Brief:
Turn every line of the records below into a numbered list, skipping blank lines and leaving the pictures out.

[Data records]
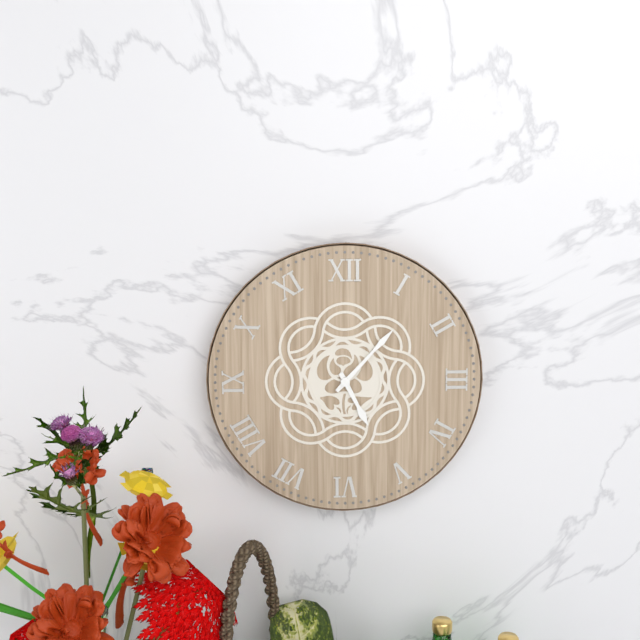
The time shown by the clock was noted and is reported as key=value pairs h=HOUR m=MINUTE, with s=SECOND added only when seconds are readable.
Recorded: h=5 m=7
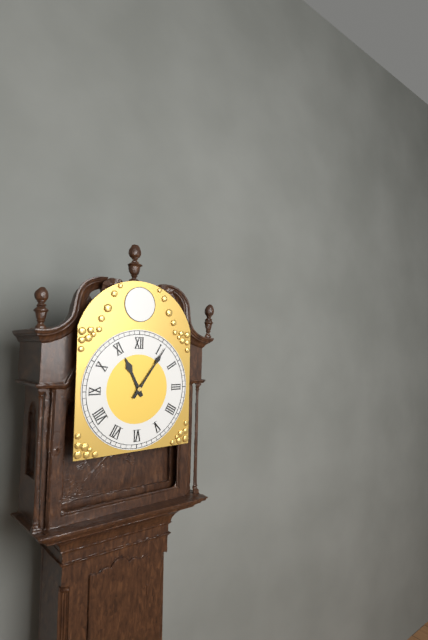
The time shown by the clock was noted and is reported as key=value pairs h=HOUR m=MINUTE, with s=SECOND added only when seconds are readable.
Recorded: h=11 m=6
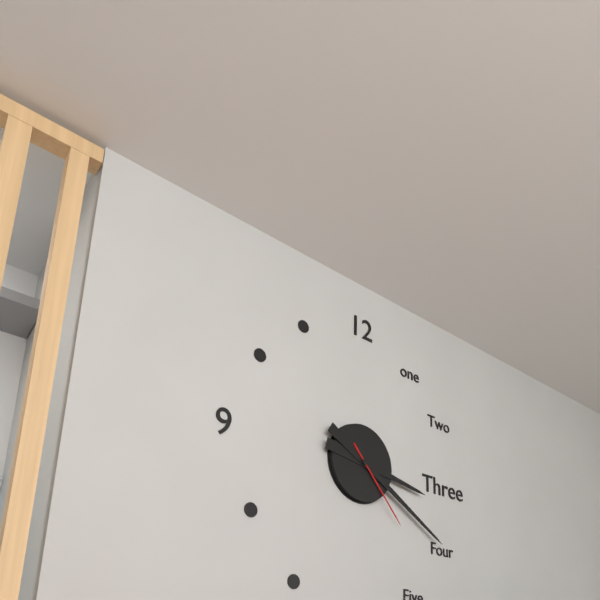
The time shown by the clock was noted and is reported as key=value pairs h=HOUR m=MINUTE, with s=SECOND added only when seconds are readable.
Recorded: h=3 m=20 s=23
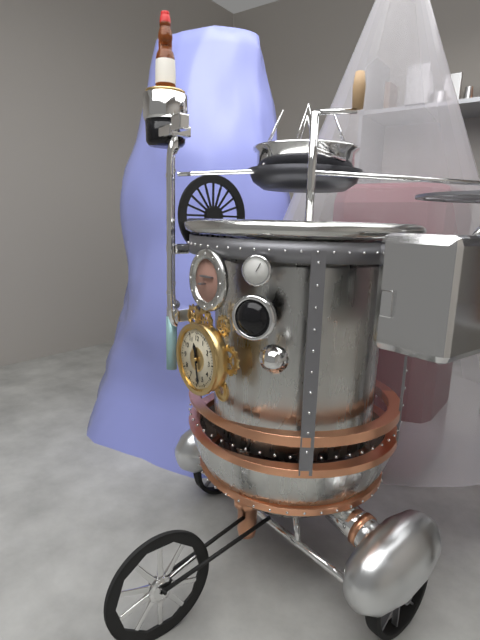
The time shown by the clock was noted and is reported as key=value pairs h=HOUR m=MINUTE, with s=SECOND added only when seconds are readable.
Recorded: h=11 m=28
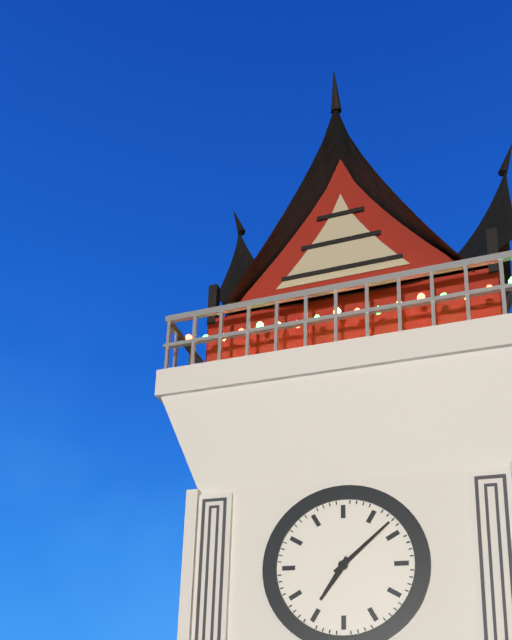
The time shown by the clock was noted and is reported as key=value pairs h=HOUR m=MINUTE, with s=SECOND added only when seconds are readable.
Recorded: h=7 m=8
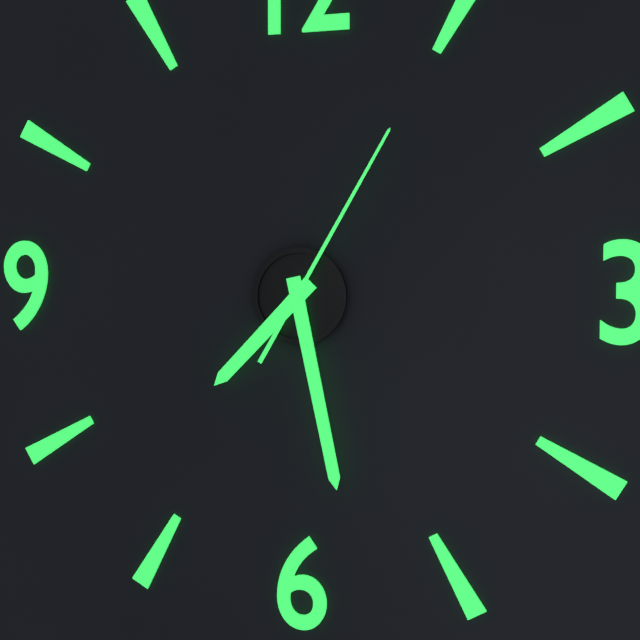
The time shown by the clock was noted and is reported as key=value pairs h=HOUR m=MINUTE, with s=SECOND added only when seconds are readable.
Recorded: h=7 m=28 s=5
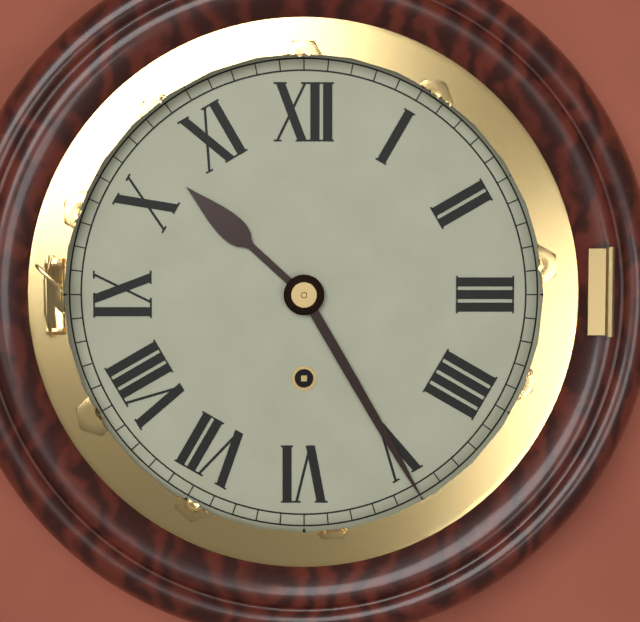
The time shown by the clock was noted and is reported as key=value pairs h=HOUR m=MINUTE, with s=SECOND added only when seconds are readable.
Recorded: h=10 m=25
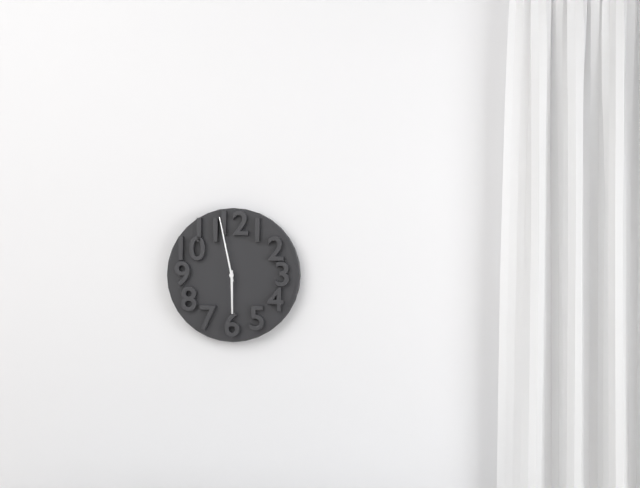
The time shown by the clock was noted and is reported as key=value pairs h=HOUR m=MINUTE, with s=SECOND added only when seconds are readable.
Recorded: h=5 m=58
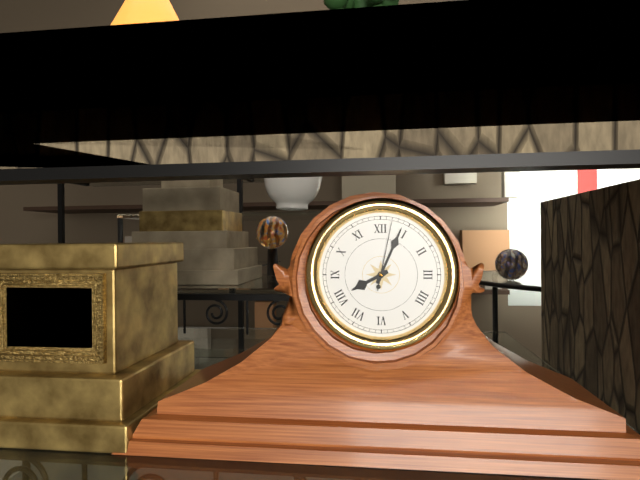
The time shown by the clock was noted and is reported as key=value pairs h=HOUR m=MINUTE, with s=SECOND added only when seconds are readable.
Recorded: h=8 m=4 s=2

Correct output:
1. The time shown by the clock was noted and is reported as key=value pairs h=HOUR m=MINUTE, with s=SECOND added only when seconds are readable.
2. Recorded: h=5 m=7
3. The time shown by the clock was noted and is reported as key=value pairs h=HOUR m=MINUTE, with s=SECOND added only when seconds are readable.
4. Recorded: h=11 m=6
5. The time shown by the clock was noted and is reported as key=value pairs h=HOUR m=MINUTE, with s=SECOND added only when seconds are readable.
6. Recorded: h=3 m=20 s=23
7. The time shown by the clock was noted and is reported as key=value pairs h=HOUR m=MINUTE, with s=SECOND added only when seconds are readable.
8. Recorded: h=11 m=28
9. The time shown by the clock was noted and is reported as key=value pairs h=HOUR m=MINUTE, with s=SECOND added only when seconds are readable.
10. Recorded: h=7 m=8
11. The time shown by the clock was noted and is reported as key=value pairs h=HOUR m=MINUTE, with s=SECOND added only when seconds are readable.
12. Recorded: h=7 m=28 s=5
13. The time shown by the clock was noted and is reported as key=value pairs h=HOUR m=MINUTE, with s=SECOND added only when seconds are readable.
14. Recorded: h=10 m=25
15. The time shown by the clock was noted and is reported as key=value pairs h=HOUR m=MINUTE, with s=SECOND added only when seconds are readable.
16. Recorded: h=5 m=58
17. The time shown by the clock was noted and is reported as key=value pairs h=HOUR m=MINUTE, with s=SECOND added only when seconds are readable.
18. Recorded: h=8 m=4 s=2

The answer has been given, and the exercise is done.